Cher Lemarinel,
La première question que j'avais posée était celle par rapport à laquelle les autres n'étaient que des pistes. Ce que je vous demandais, c'est concrètement la différence qu'on peut faire entre bonheur et plaisir. Les mots diffèrent par les lettres qui les composent certes, mais au niveau des idées, je ne vous vois pas indiquer de contenu spécifiquement différent.
Pour ce qui est de Spinoza, y a-t-il lieu d'opposer plaisir et joie si corps et esprit ne sont qu'une seule et même chose considérée sous des angles différents ? Si on peut appeler joie l'augmentation de la puissance du mental, comment appellera-t-on l'augmentation de la puissance du corps ? Et si l'ordre et la connexion des idées est le même que l'ordre et la connexion des corps (E2P7), quelle différence y a-t-il entre le chatouillement (
titillatio) et la joie ? cf. scol. de E3P11. Misrahi traduit carrément
titillatio par plaisir, car en effet, Spinoza oppose
titillatio (augmentation de puissance ou de perfection affectant plus vivement une partie du corps et du mental à la fois - ce côté partiel expliquant son caractère peu durable) et
dolor (diminution de puissance sur une partie du corps et de l'esprit). Or en français, ce qu'on oppose à douleur, c'est plaisir.
(note au passage : et à la gaité qui affecte globalement corps et esprit, la morosité, qui me semblerait donc un peu mieux que mélancolie pour traduire
melancholia)
Les grecs ont
hêdonê et
eudaïmonia. Mais pour Épicure, il n'y a pas de différence derrière ces mots : il nie la différence que font les cyrénaïques entre corps et esprit et entre passager et stable : le bonheur est un état de plaisir stable qui affecte autant le corps que l'esprit. Cet état consiste dans l'absence de douleur et de trouble moral (
Lettre à Ménécée) grâce à la préférence accordée aux désirs naturels et nécessaires.
Ce sont les stoïciens qui opposent le plus radicalement bonheur et plaisir. Épictète notamment définit le bonheur comme obtention ce que l'on veut, faisant ainsi du bonheur une activité de l'âme, la volonté étant une faculté qui dépend entièrement de nous tandis que le plaisir est une satisfaction qui ne dépend pas de nous, et qui n'est donc, comme la douleur, ni bonne ni mauvaise par elle-même, de sorte que le sage doit y être indifférent.
Ainsi, Cicéron traduira
eudaïmonia par
felicitas ou
beatitudo et
hêdonê par
laetitia.
Le terme latin qui correspondrait exactement à plaisir est
voluptas et Spinoza ne l'emploie qu'une fois dans le TP (II,6) dans un sens manifestement synonyme de celui qu'il donne habituellement à
laetitia en tant que passion.
Une différence notable entre le stoïcisme et le spinozisme est ainsi qu'entre la joie passive conduite par l'imagination et la joie active conduite par la raison, il n'y a pas une différence de nature quant à l'affect en lui-même mais seulement dans le genre de connaissance qui le gouverne. Pour les stoïciens, il y a le corps qui ne dépend pas de nous et d'autre part l'âme qui en dépend entièrement. Chez Spinoza, le corps comme le mental peuvent être passifs et l'un et l'autre doivent pouvoir également être actifs en vertu de l'unité des attributs.
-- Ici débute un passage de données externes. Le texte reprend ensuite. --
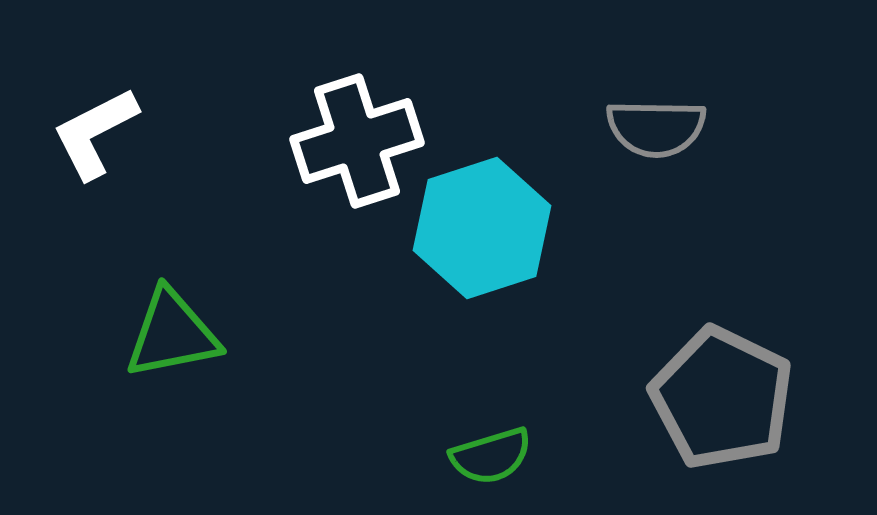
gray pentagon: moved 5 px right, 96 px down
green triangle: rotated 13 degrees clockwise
Et donc, si le plaisir peut être le nom que l'on donne à ce qui affecte autant le corps que le mental dans le sens d'une plus grande puissance d'exister, il doit concerner l'homme autant sous le régime de l'imagination que sous le régime de la raison, voire l'intuition intellectuelle.
Si on veut réserver le mot plaisir à la
voluptas, c'est-à-dire la satisfaction que l'on ne rapporte qu'au corps ou qui ne relèverait que de l'imagination, Spinoza n'est bien sûr pas pour en faire un principe de bonheur, mais cela restera néanmoins un élément essentiel du bonheur de l'homme libre :
Spinoza, dans Ethique IV, scol. de la prop. 45 a écrit :Plus nous avons de joie, plus nous acquérons de perfection ; en d'autres termes, plus nous participons nécessairement à la nature divine. Il est donc d'un homme sage d'user des choses de la vie et d'en jouir [delectari] autant que possible (pourvu que cela n'aille pas jusqu'au dégoût, car alors ce n'est plus jouir). Oui, il est d'un homme sage de se réparer par une nourriture modérée et agréable [suavi] , de charmer ses sens du parfum et de l'éclat verdoyant des plantes, d'orner même son vêtement, de jouir de la musique, des jeux, des spectacles et de tous les divertissements que chacun peut se donner sans dommage pour personne.